For more than a century, Scripps has been a part of the University California and its ships have benefitted from key support from the UC System and UC San Diego. As with other Scripps research vessels Roger Revelle, Melville, New Horizon and Robert Gordon Sproul, R/V Sally Ride will allow early career scientists to engage in ship-based science and training to support the next generation of researchers. The ship will participate in the UC Ship Funds Program, a unique resource that allows University of California graduate students to proposes, design, and execute their own research programs at sea.
Thousands of scientists, students, and government researchers use Scripps research vessels every year, making them the most widely used oceanographic vessels in the United States.
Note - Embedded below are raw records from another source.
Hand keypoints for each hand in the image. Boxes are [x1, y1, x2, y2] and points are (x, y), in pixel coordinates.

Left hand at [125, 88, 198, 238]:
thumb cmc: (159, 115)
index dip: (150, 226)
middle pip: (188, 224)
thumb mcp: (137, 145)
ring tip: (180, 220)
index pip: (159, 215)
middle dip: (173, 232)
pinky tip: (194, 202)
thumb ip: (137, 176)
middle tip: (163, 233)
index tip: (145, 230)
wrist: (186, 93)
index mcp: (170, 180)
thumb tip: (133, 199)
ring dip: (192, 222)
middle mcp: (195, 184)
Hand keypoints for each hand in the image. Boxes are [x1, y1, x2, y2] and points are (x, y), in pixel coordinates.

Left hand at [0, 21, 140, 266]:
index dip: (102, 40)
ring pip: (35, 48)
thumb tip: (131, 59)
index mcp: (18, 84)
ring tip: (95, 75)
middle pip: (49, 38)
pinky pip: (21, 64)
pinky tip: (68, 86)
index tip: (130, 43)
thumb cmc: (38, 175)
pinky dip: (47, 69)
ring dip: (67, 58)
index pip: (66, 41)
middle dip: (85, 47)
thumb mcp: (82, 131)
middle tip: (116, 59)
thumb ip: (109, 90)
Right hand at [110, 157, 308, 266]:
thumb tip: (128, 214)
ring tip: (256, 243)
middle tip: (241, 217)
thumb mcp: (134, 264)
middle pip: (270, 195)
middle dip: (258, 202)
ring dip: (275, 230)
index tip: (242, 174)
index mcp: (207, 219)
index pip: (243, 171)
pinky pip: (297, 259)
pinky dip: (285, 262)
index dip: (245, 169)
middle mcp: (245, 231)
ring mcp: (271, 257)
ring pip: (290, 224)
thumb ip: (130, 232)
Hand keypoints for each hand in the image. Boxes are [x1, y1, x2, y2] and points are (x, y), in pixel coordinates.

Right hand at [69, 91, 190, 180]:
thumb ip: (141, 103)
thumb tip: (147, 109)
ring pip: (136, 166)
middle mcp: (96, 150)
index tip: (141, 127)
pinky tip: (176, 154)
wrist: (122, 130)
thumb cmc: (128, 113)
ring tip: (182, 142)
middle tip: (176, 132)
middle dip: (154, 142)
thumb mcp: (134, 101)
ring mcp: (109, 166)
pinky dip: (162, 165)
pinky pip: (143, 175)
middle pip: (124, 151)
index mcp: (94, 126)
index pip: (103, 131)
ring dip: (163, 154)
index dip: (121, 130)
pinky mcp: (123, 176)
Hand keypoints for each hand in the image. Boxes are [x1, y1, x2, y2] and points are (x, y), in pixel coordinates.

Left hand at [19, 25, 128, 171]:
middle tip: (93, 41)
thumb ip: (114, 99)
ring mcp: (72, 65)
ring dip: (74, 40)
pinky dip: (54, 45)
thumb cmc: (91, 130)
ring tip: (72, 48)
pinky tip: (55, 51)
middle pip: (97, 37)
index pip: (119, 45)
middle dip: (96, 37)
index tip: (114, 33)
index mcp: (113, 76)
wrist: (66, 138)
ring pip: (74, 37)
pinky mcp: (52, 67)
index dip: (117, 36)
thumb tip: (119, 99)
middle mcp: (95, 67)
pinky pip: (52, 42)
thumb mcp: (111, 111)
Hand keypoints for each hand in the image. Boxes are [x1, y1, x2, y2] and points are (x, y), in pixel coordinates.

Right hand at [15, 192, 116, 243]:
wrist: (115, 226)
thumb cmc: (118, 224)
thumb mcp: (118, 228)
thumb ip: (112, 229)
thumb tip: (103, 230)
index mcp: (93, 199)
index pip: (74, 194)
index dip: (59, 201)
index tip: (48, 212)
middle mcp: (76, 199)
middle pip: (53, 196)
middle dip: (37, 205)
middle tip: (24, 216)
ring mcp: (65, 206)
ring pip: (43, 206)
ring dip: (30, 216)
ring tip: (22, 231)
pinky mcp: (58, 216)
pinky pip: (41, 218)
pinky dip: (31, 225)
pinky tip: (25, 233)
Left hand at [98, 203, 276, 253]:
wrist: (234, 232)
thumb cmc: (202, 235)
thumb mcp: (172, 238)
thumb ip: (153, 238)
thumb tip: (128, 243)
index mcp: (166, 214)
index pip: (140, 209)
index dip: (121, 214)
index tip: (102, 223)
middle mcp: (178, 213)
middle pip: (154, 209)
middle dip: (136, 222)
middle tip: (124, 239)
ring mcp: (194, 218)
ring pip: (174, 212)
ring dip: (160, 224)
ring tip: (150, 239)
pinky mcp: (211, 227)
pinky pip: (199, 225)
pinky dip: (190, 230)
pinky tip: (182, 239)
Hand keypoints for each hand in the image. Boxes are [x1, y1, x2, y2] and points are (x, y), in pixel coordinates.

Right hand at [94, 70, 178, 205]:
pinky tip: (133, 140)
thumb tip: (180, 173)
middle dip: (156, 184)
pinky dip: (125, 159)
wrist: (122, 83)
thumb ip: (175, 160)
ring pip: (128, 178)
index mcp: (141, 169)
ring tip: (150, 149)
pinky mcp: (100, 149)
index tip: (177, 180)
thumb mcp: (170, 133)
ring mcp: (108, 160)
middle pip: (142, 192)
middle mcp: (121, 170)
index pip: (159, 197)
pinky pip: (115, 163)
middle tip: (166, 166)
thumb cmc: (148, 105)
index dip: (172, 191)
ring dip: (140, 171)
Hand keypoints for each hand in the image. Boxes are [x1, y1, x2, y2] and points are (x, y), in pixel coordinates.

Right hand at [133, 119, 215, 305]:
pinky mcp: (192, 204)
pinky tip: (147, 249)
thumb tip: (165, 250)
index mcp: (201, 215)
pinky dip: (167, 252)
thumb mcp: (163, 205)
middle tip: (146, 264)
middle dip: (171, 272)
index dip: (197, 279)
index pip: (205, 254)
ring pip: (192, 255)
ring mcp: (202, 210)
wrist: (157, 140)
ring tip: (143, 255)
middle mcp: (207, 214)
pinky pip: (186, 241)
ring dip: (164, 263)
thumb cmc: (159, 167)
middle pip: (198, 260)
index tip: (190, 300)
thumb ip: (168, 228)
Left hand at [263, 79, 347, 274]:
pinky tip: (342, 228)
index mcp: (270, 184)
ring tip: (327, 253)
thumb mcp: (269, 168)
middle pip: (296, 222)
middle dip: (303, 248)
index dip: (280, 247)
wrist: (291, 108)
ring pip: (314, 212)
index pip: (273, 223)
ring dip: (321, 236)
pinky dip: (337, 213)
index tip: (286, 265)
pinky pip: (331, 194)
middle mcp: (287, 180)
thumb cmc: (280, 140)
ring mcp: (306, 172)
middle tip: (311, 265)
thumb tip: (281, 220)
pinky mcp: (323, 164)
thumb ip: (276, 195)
Scripps operates one-fifth of the research vessels in the U.S. academic research fleet, and over the past four years Scripps ships carried nearly 4,200 people to sea. About half of these scientists are from Scripps and other University of California campuses, and the other half affiliated with other U.S. academic institutions, government laboratories (NOAA, Navy, etc.), international research laboratories, and K-12 schools. Scripps has operated research vessels since 1904, and is a charter member of the University-National Oceanographic Laboratory System (UNOLS), which coordinates academic fleet activities.
The new vessel will be the third in the Scripps fleet that is owned by the U.S. Navy and managed by the Office of Naval Research, joining research vessels Melville and Roger Revelle as well as research platform FLIP. Scripps Associate Director Bruce Appelgate, head of Scripps Ship Operations, notes that the Navy funds about 30 percent of the work done on Scripps vessels for basic research with relevance to Department of Defense (DoD) operations. The new vessel will ensure that the seagoing collaboration will continue 30 to 40 years into the future. Funding for research expeditions aboard the Scripps fleet is also provided by the National Science Foundation, NOAA, and the U.S. Geological Survey.
"Scripps-operated research vessels are ideal platforms for many kinds of DoD-relevant research, and are available for Navy use," said Appelgate. "We are able to work closely and flexibly with our Navy research partners to provide quick and efficient access to the sea, whether for a day trip out of San Diego or a multi-week cruise."
R/V Sally Ride is currently under construction at Dakota Creek Industries Inc. in Anacortes, Wash., and is scheduled for launch in 2015, with routine scientific operations commencing in 2016 following installation of instrumentation and sea trials.